Make the croutons: Preheat the oven to 375 F degrees and line a baking sheet with parchment paper. Add all of the crouton ingredients to a mixing bowl and toss until the bread is well coated. Transfer the bread cubes to the baking sheet and bake at 375 degrees for about 15-20 minutes or until golden brown and crispy, tossing periodically to ensure even baking. Set aside to let cool. Note, there will be extra.
Make the dressing: Add all of the dressing ingredients to a mixing bowl and stir until well combined.
Prep the Salad: Add the chopped romaine to large mixing bowl. Toss with a few spoonfuls of caesar dressing until well coated.

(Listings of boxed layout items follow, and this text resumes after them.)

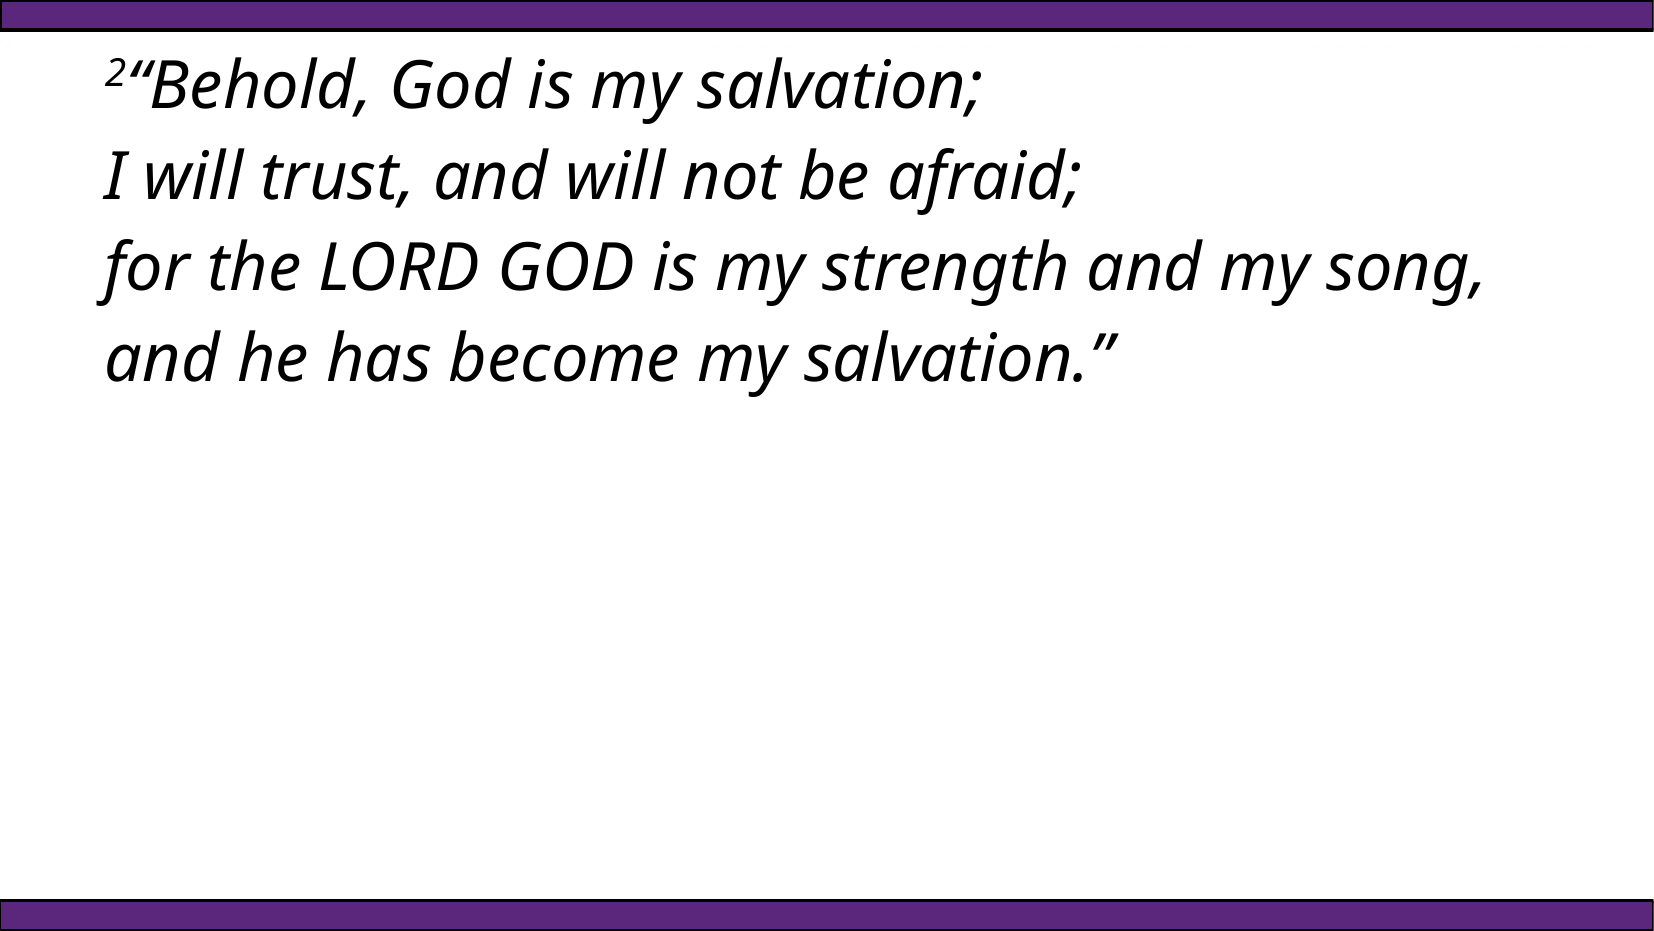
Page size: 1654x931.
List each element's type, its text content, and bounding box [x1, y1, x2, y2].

text_box 2“Behold, God is my salvation; I will trust, and will not be afraid; for the LORD GOD is my strength and my song, and he has become my salvation.” [90, 30, 1576, 421]
text_box [0, 900, 1654, 931]
picture [0, 31, 1654, 900]
text_box [0, 0, 1654, 31]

Cook the Salmon: Pat the salmon dry. Heat 2 tbsp olive oil in a large non-stick or cast-iron skillet over medium-high heat. Season the skin side with salt and pepper just before cooking. Place salmon in the hot pan, press gently for even contact, and cook 4–5 minutes until crispy. Season the top, flip, and cook 2–3 more minutes until it reaches 145°F or flakes easily. Remove and set aside.
Assemble: Lastly, toss in the croutons in the salad and top the salad with additional croutons, grated parmesan cheese, and lemon zest. Serve with the salmon and enjoy!